7

657 66 39
                                    

Felix elinde brownie kabıyla anlaştıkları çardakta beklerken Changbin, Minho ve Chan'ın muhabbeti istemsizce kendini dinlettiği için onlara da kulak kabartıyordu, uzaktan da olsa Hyunjin'i görünce gülümsemesi genişledi, kabı yana bırakıp hızlıca hırkasını düzeltip yeniden kabı aldı ve Hyunjin yanına gelince ilk olarak kabı uzattı.

"Brownie."

Hyunjin gülerek kabı aldı ve onu elinden bırakmadan yanına indirerek boşta kalan koluyla Felix'e sımsıkı sarıldı.

"Teşekkür ederim, günaydın ve..." Çardaktaki üçlüye dönüp hafifçe gülümsedi. "Merhaba."

Chan el sallayarak selam verirken Changbin elini kaldırmış, Minho da ufak bir merhaba ile karşılık vermişti. Ne Felix ne Hyunjin biliyordu ama Minho ikisini de birkaç konuda uyarmıştı. Chan'a pek ulaşmasa da Changbin mesajı aldığından mesafeli yaklaşmıştı.

Hyunjin brownie kabını bebek gibi kucağında tutarak Felix'e gülümserken arkadan dürten parmakla hatırlayıp hemen arkadaşlarına döndü.

"Bunlar daa; Jeongin, liseden beri arkadaşız, Jisung ve Seungmin, buradan arkadaşız." Hafifçe gülüp iki grup tanışırken Felix'e yanaştı.

"Harika kokuyorlar, hızlı tanışsalar da tadına baksam bir an önce."

Felix kıkırdayıp fısıldadı. "Onlar bakmadan bir tane ye hemen."

Hyunjin tek kelime etmeden emri yerine getirip çiğnerken bile gözlerini kapadı, derin bir nefes alıp verirken başını önüne eğip iki yana sallayarak beğenisini tüm vücuduyla göstermeye çalıştı. Gözleri kapalı olduğundan Felix'in hızla inip kalkan göğsünü de parlayan gözlerini de görmüyordu.

Sekiz kişi çoktan kaynaşmış konuşmaya dalmışken Minho Hyunjin'in asılan suratını görüp baktığı yere döndü. Changbin'in kolu Felix'in omzunda, ikisi de gülerek sohbete katılıyordu, Felix Changbin'in sarkan elini tutup hafif hafif sallıyordu. Minho önceden de tanıştıkları için bu kadar samimi olduklarını bilse de Hyunjin'e hiçbir şey demeden önüne döndü. Uzun saç tutamları gözlerindeki kıskançlığı gizleyemiyordu.

"Felix sen yeni geldin değil mi, orada hayatın nasıldı?" Jeongin merakla dirseklerini masaya, ellerini de yanaklarına yaslayarak Felix'e baktı. "Arkadaşlarını özlüyor musun- sevgilin? Sevgilin var mı?"

Felix çok çekingen biri olmasa da herkesin önünde gelen soruyla utanmıştı.

"Arkadaşlarım... evet evet özlüyorum ama sorun değil. Kız arkadaşımla da gelmeden önce ayrıldık, zaten bir süredir inişli çıkışlı bir ilişkiydi, gelirken temiz bir sayfa açmak istedim."

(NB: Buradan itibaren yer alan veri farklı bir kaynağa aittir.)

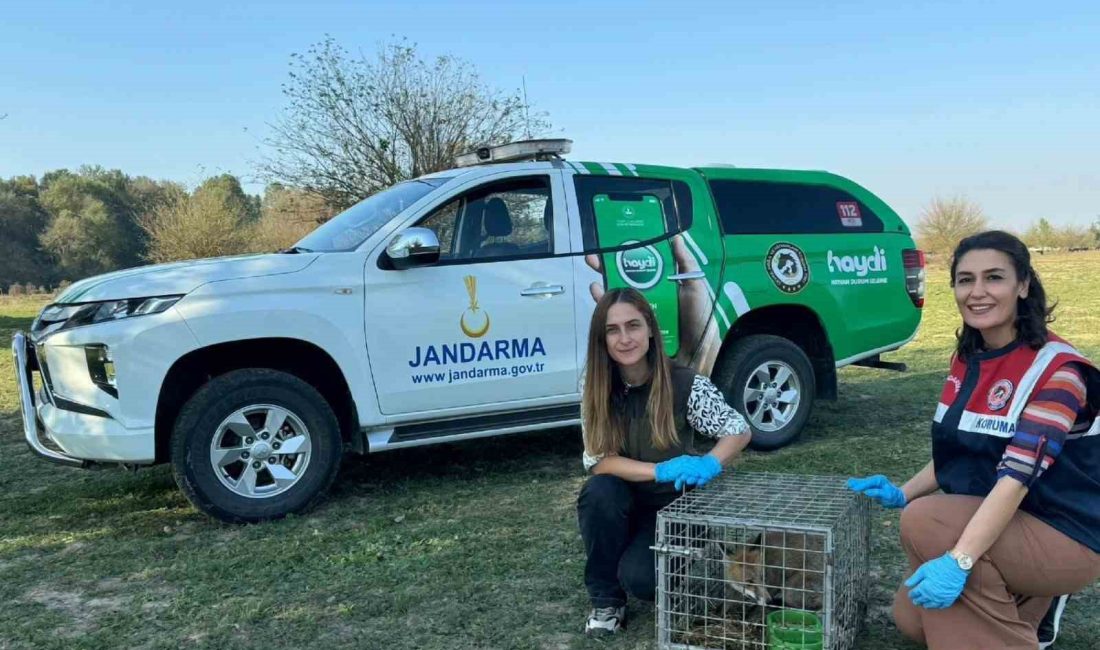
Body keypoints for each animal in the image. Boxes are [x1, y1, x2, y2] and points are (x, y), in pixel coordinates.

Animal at [651, 472, 866, 650]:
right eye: (749, 581)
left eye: (763, 577)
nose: (769, 599)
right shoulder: (734, 591)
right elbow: (722, 609)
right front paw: (713, 619)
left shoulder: (770, 587)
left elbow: (752, 613)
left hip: (792, 590)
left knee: (810, 607)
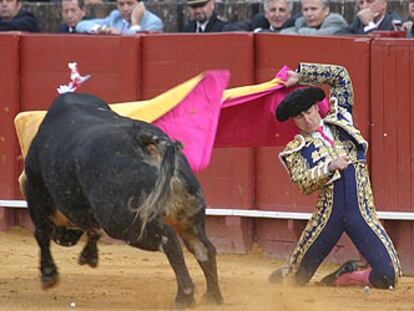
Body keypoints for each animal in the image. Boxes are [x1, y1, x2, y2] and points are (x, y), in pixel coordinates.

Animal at [21, 92, 223, 308]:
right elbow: (92, 229)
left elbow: (41, 233)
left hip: (124, 222)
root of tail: (146, 140)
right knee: (203, 248)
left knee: (170, 240)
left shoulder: (36, 194)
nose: (63, 239)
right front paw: (88, 257)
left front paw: (48, 276)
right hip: (189, 213)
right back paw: (212, 297)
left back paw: (185, 296)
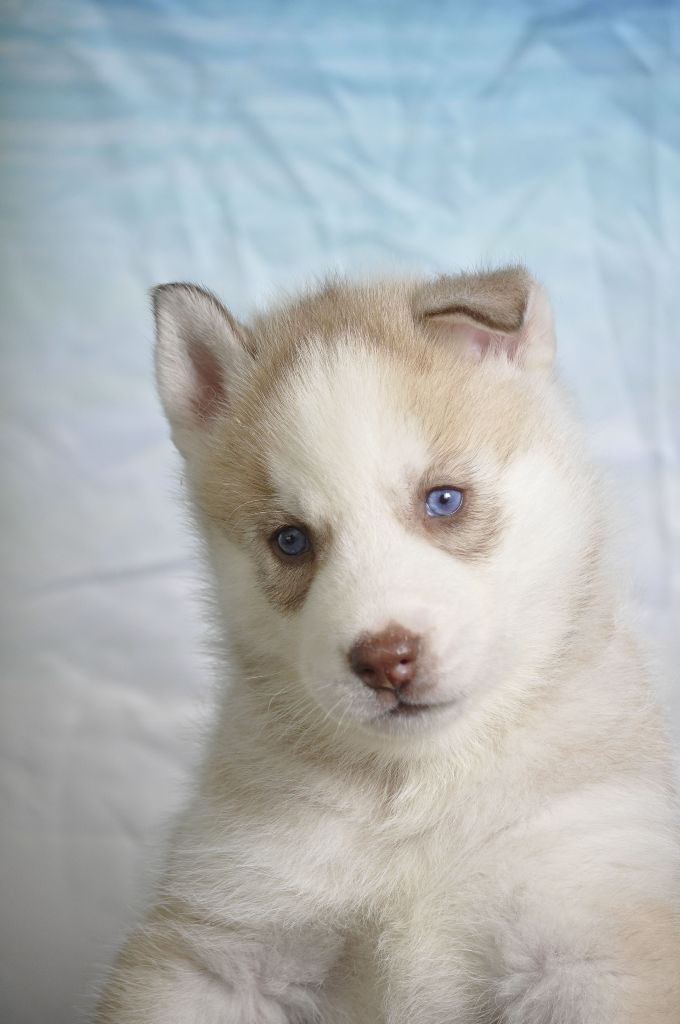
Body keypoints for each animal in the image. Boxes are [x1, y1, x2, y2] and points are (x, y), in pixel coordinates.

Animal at [96, 268, 680, 1019]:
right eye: (291, 540)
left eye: (443, 500)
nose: (384, 659)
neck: (420, 794)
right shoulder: (225, 937)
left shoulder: (591, 930)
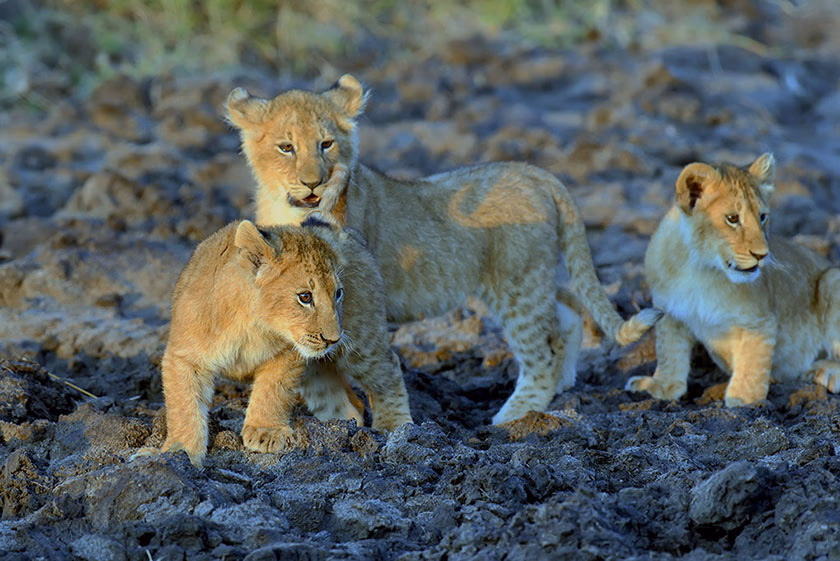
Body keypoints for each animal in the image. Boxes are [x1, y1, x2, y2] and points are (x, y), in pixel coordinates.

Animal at [133, 215, 412, 467]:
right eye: (305, 297)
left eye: (338, 293)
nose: (332, 339)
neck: (251, 325)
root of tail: (344, 231)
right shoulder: (184, 356)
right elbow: (185, 407)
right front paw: (178, 451)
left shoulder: (289, 353)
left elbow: (273, 390)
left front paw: (265, 432)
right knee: (340, 400)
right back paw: (337, 428)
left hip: (361, 341)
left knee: (388, 367)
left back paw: (396, 429)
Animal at [225, 74, 661, 425]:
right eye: (286, 147)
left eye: (327, 144)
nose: (314, 183)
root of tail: (536, 171)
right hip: (529, 276)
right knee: (567, 309)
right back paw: (563, 387)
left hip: (516, 283)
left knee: (539, 354)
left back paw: (514, 418)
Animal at [626, 153, 840, 405]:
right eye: (732, 218)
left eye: (762, 217)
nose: (761, 255)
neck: (700, 270)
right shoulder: (669, 313)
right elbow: (669, 352)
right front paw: (660, 387)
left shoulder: (760, 321)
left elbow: (752, 364)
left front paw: (744, 403)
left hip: (831, 279)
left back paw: (826, 372)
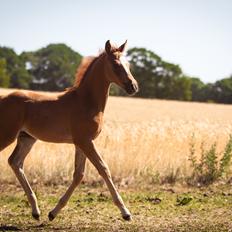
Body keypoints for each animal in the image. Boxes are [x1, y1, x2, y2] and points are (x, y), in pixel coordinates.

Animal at [0, 40, 138, 221]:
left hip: (27, 138)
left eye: (128, 64)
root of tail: (2, 98)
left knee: (15, 162)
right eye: (115, 64)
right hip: (7, 135)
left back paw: (36, 211)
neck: (86, 101)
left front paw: (53, 212)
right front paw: (126, 212)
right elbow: (103, 168)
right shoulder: (85, 141)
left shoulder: (81, 142)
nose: (133, 86)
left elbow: (79, 174)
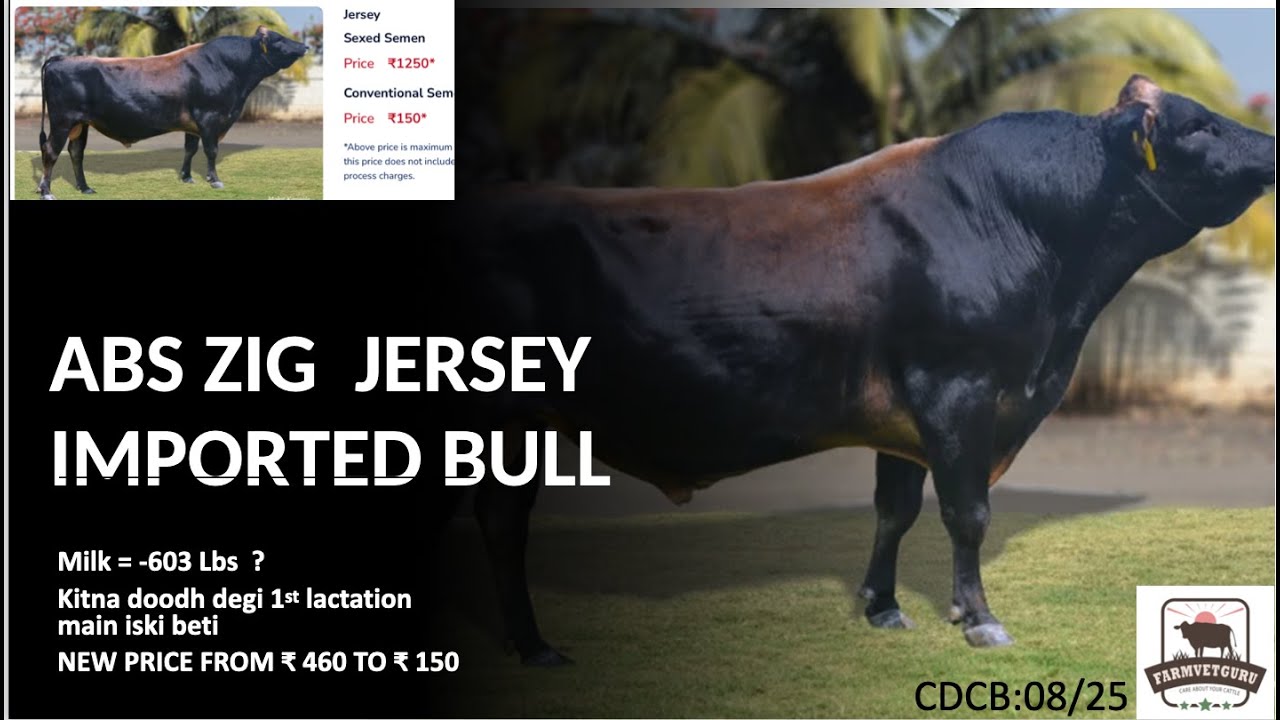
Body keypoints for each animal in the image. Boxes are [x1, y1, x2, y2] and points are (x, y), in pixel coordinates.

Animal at [36, 26, 308, 199]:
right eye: (278, 40)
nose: (304, 46)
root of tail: (60, 59)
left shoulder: (195, 124)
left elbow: (190, 149)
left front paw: (187, 177)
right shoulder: (210, 118)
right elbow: (211, 151)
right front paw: (214, 180)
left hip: (80, 124)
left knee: (76, 153)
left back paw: (84, 188)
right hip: (62, 121)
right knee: (51, 151)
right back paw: (47, 191)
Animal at [433, 75, 1275, 665]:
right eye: (1202, 125)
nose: (1269, 147)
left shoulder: (902, 415)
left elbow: (893, 510)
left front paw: (884, 608)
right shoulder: (958, 392)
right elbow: (967, 514)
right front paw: (981, 621)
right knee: (498, 523)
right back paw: (532, 646)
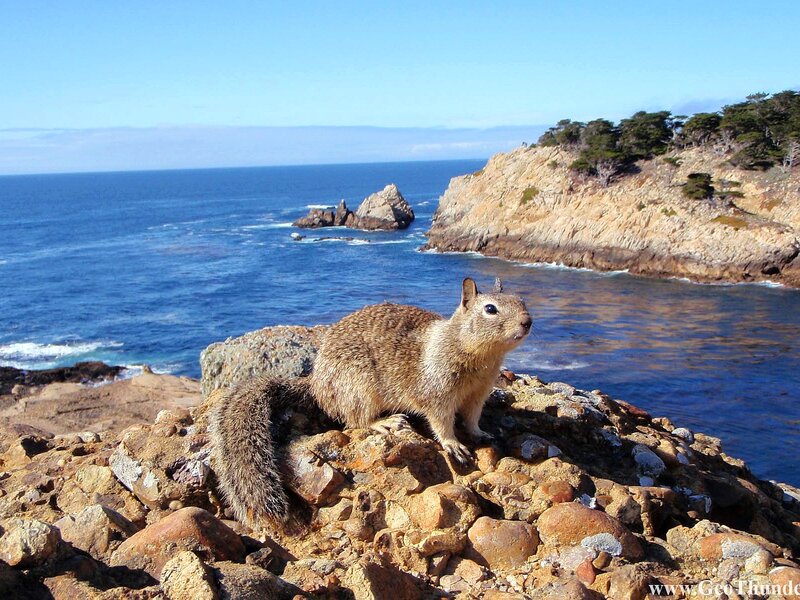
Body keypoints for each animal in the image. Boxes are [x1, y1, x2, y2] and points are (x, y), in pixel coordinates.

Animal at [209, 277, 532, 527]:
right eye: (490, 309)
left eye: (521, 300)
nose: (528, 322)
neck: (477, 354)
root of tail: (316, 384)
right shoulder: (437, 392)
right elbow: (441, 422)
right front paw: (453, 444)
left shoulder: (479, 393)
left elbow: (473, 417)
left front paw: (481, 433)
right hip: (360, 388)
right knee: (355, 421)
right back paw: (385, 422)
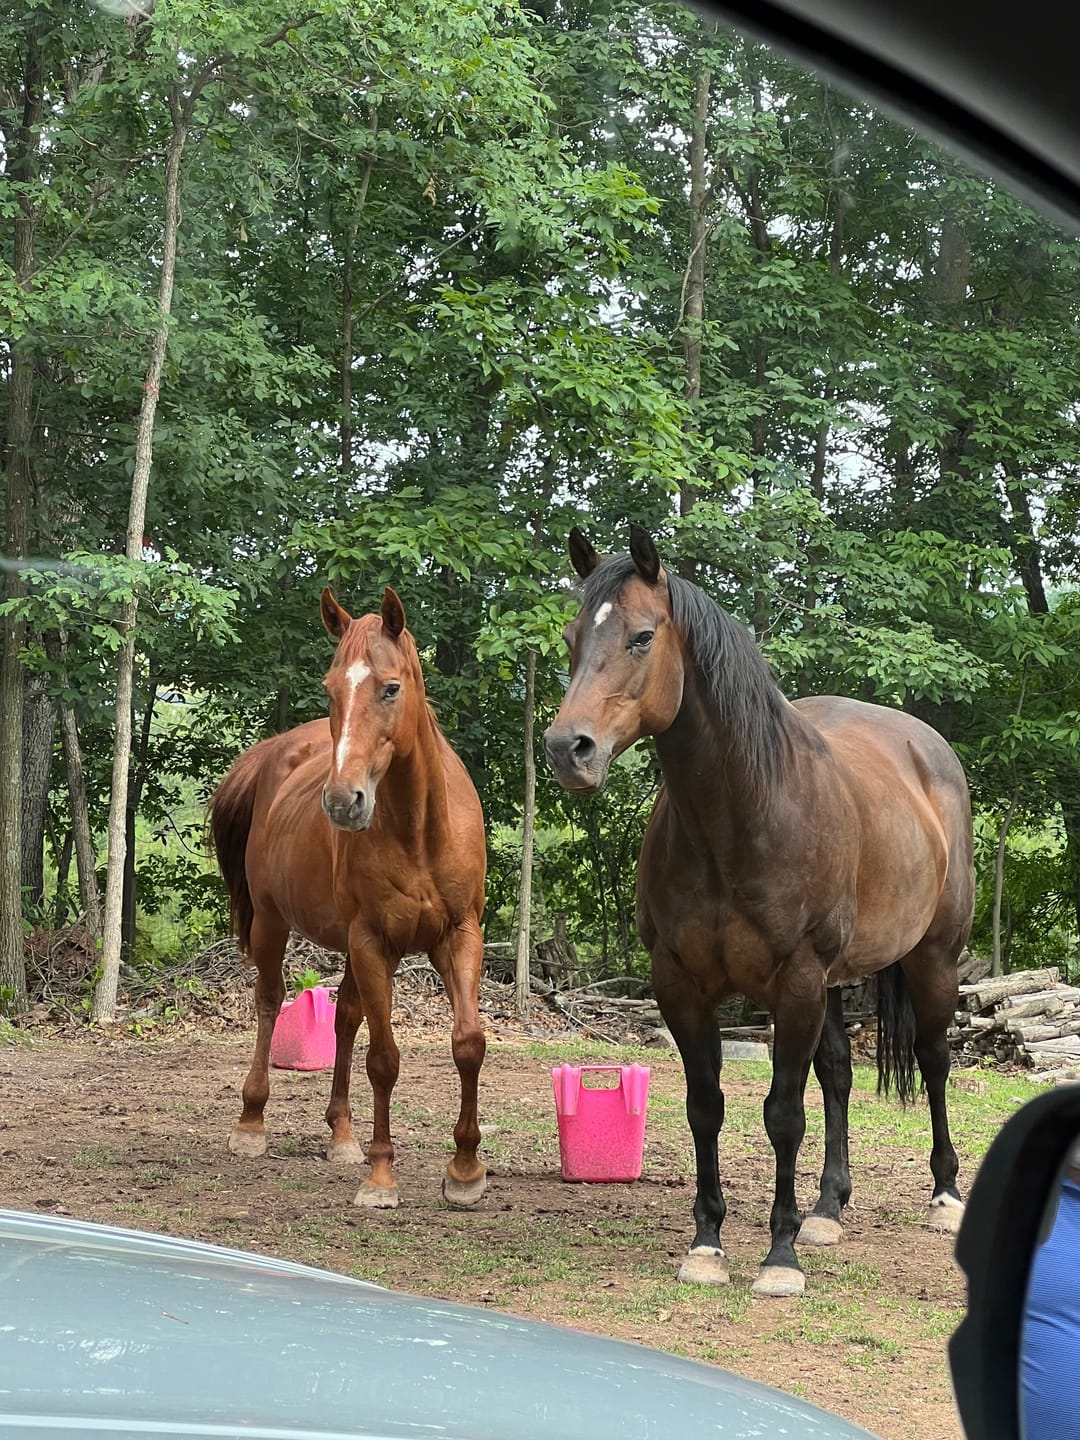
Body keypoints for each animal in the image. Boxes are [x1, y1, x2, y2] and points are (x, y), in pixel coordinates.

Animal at [208, 585, 488, 1210]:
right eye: (331, 688)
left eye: (390, 687)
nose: (342, 801)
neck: (418, 830)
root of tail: (275, 753)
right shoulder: (372, 941)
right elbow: (383, 1059)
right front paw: (381, 1178)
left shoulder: (459, 936)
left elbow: (467, 1044)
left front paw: (464, 1170)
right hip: (272, 925)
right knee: (269, 1001)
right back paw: (251, 1121)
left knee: (344, 1018)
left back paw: (342, 1132)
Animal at [544, 526, 974, 1297]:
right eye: (571, 638)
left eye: (642, 636)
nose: (569, 750)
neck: (740, 816)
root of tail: (927, 747)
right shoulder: (682, 983)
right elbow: (705, 1107)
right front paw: (708, 1244)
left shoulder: (795, 980)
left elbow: (782, 1115)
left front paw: (779, 1256)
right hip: (834, 984)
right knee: (839, 1074)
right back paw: (828, 1209)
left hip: (932, 961)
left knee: (933, 1060)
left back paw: (945, 1197)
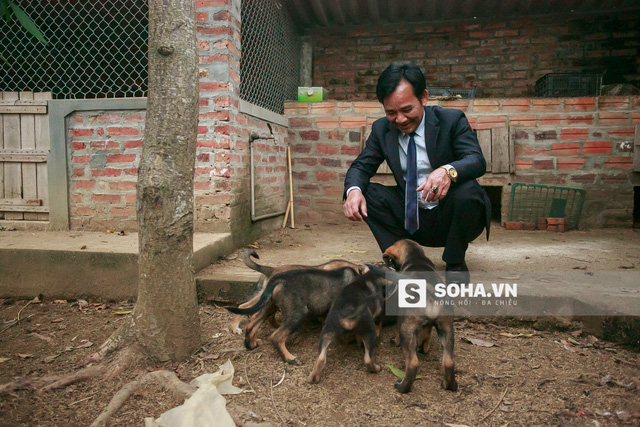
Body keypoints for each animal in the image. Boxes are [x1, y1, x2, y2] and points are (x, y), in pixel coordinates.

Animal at [226, 268, 360, 364]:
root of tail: (277, 279)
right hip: (298, 313)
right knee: (276, 337)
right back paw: (290, 359)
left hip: (269, 307)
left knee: (251, 326)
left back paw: (250, 345)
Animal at [382, 239, 458, 392]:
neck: (415, 257)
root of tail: (432, 298)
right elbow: (426, 334)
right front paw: (424, 347)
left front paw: (395, 341)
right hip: (447, 329)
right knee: (448, 362)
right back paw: (450, 385)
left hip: (407, 330)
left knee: (412, 363)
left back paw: (402, 387)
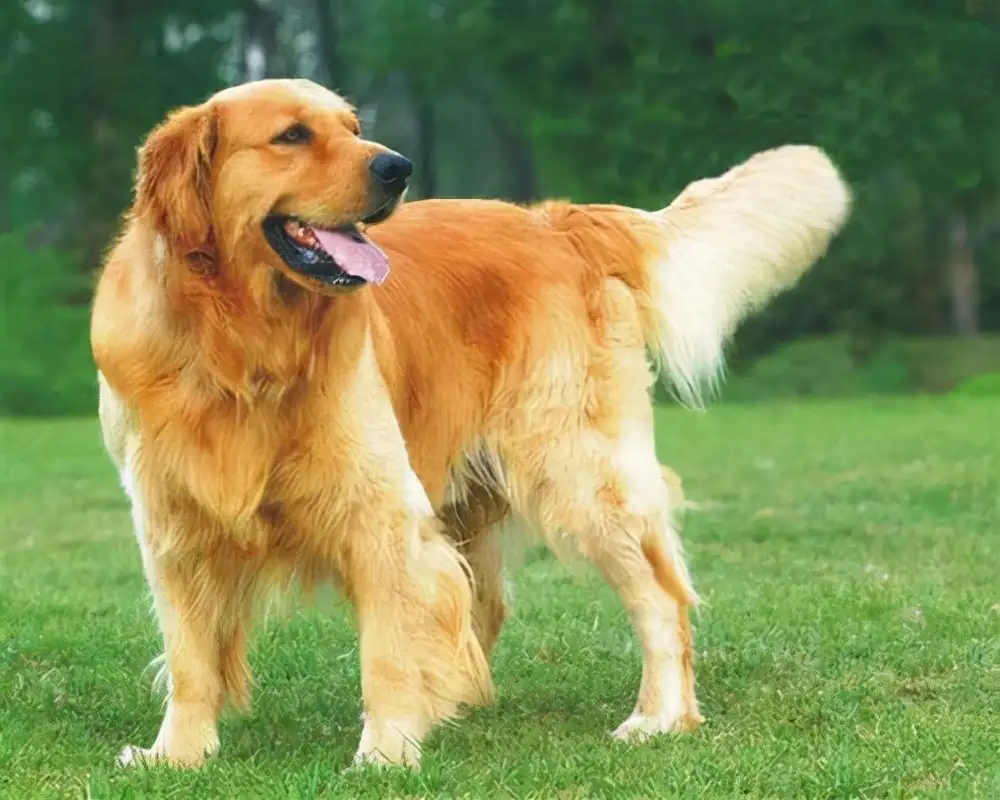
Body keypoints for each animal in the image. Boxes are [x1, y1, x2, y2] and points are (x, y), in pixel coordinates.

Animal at [90, 76, 848, 768]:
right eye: (292, 135)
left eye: (353, 126)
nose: (397, 166)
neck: (241, 346)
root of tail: (559, 222)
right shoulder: (171, 524)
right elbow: (190, 657)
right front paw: (177, 754)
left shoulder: (380, 512)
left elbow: (389, 645)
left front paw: (385, 753)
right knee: (482, 605)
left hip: (574, 470)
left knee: (661, 597)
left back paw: (659, 717)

Kız arkadaşım lafıyla Hyunjin'in kaşları havalandı, yüzüğüyle oynarken Felix'i inceledi. Yüzü iyice asılsa da Minho'nun kendisini izlediğini fark ettiği için doğrulup konuştu.

"Ne kadardır birlikteydiniz?"

"Neredeyse bir yıl."

Changbin dudağını büküp Felix'i kendine çekti. "Dediğin gibi temiz bir sayfa açtın civciv."

Seungmin ikisini izlerken hafifçe gülümseyip geriye yaslandı ve masanın altında hafifçe Hyunjin'in bacağına vurdu. "Bu bir ima mıydı?"

"Neden, beni kaçırmak istemiyor musun?" Changbin'in sırıtmasıyla Seungmin göz devirdi. "Öyle geldi de."

Changbin'in belirsiz cevabı Hyunjin'in göğsünü kendisini hızla saran kıskançlıkla şişirdi, birkaç saniye Felix'e baksa da onun da itiraz etmediğini görünce gömleğinin yakasını çekiştiripl yerinden kalktı. "Ben amfiye geçiyorum."